ABD’nin Büyük Ortadoğu Projesi ve özellikle Kafkaslar’daki çıkarları nedeniyle Türkiye ile ABD arasında, Kuzey Irak’taki bölücü terör açısından görüş ayrılıkları vardır.
Nitekim ABD, PKK’ya karşı El-Kaide’ye gösterdiği hassasiyeti ve sertliği göstermemektedir.

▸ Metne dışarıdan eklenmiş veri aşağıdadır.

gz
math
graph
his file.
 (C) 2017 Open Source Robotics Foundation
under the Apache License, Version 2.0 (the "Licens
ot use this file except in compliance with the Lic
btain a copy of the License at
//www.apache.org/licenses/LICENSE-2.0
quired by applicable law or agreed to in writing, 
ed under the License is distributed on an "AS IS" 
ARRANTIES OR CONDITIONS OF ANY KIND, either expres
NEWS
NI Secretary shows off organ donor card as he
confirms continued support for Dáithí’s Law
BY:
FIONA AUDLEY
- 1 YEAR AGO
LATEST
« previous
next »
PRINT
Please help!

Başkan Obama, TBMM Genel Kurulu’nda geçen dönem milletvekillerine seslenirken, düşmanları olarak PKK ve El-Kaide’yi saymış ve sadece “El-Kaide’yi yerinden sökeceğiz, tahrip edeceğiz ve yeneceğiz” demiştir.
İkinci bir devlet
Türkiye’de yasalar önünde Kürt kökenli vatandaşlara hiçbir ayrımcılık yapılmamasına rağmen, “Siz PKK ile mücadelede Bağdat Hükümeti ile Barzani ile konuşun ve reform yapın” demiştir.
Nitekim daha çok yakın bir dönemde, Başbakan bile ülkemizde olan son saldırılardan sonra, terörün dış boyutunun olduğunu, bunun bölgede ve batılı ülkeler arasında olduğunu söylemek zorunda kalmıştır.

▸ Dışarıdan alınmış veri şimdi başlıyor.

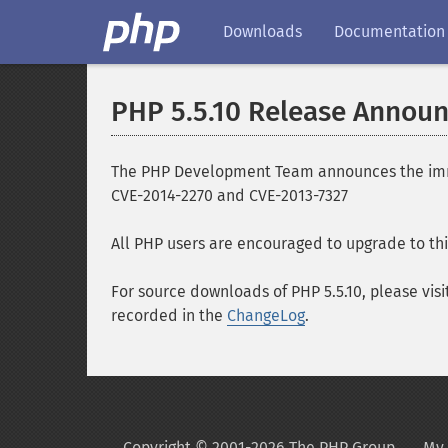
Downloads
Documentation
PHP 5.5.10 Release Annou
The PHP Development Team announces the immedia
CVE-2014-2270 and CVE-2013-7327
All PHP users are encouraged to upgrade to thi
For source downloads of PHP 5.5.10, please visi
recorded in the
ChangeLog
.
Copyright © 2001-2026 The PHP Group
My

Ama PKK terör örgütünün Kuzey Irak Kürt Yönetimi ve ABD tarafından desteklendiğini açıkça söylemeye cesaret edememiş ama ima etmeğe mecbur kalmıştır.
Bugün Ortadoğu’da oynan oyunun sebebi, ABD ve AB’nin enerji kaynaklarını ve kaynaklara sahip olan ve bu kaynakların denize ulaştırılmasında aracı olacak ülkeleri kontrol etme arzularıdır.

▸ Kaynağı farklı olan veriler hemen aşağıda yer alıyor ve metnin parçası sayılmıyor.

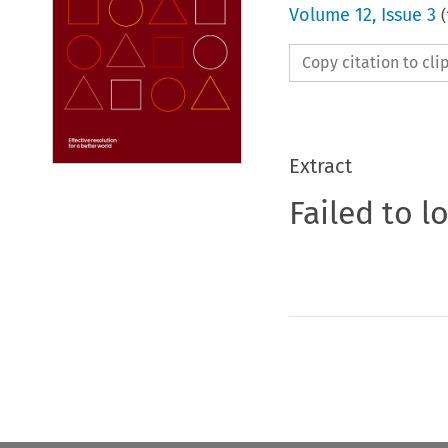
Volume
12
,
Issue 3
(
Copy citation to cl
Extract
Failed to l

Etnik bölücü terör, Türkiye Cumhuriyeti devletini yok etmeyi değil, Sevr’de kendilerine verilmek istenen topraklarda bağımsızlıklarını sağlayarak yeni bir devlet yaratma çabasındadır.
Böyle bir devlet defalarca yazdığımız gibi İsrail’i bölgenin en güçlü aktörü yapacak; ABD açısından da, İsrail’den sonra sözünden çıkmayacak ikinci bir devlet yaratılmış olacaktır.
Muhalefetin görevi
Sayın Cemil Çiçek, yukarıda belirttiğimiz dış güçlerin dışında, devletin egemenlik alanlarını daraltacak, ülke içindeki tarihten gelen dayanışma duygularını zayıflatacak, ülkeyi çatışmalara sürükleyen bazı kurum ve kuruluşların olduğunu, bütün bunları toplumun tartışarak teşhir edilmelerini isteseydi, işgal ettiği makamın ağırlığına yakışan çok daha faydalı ve ciddi bir iş yapmış olurdu.
En son yaşanan olaylarda, ülkenin bir bölümünde burada her şey benden sorulur, buranın tek egemen gücü benim algılaması yaratacak eylemler olurken, buna toplumsal bir tepki verilememektedir.
Terörle mücadele stratejilerini belirleme görevi iktidarlarındır. Burada muhalefetin görevi uygulanan stratejilerde eksiklik ve yanlışlık varsa buna işaret etmektir.
İşin doğası da budur. Siyaseten ve hukuken herşeyden sorumlu olan iktidardır. Muhalefet sadece eleştiri ve uyarı görevini yapar.
Ama bazı ciddi olması gereken insanlar, “Muhalefet sadece eleştiriyor, çözüm yolları göstermiyor” gibi komik laflar etmekte, muhalefet partileri de bu komik ve zavallı söylemlere cevap vermeye çalışmaktadırlar.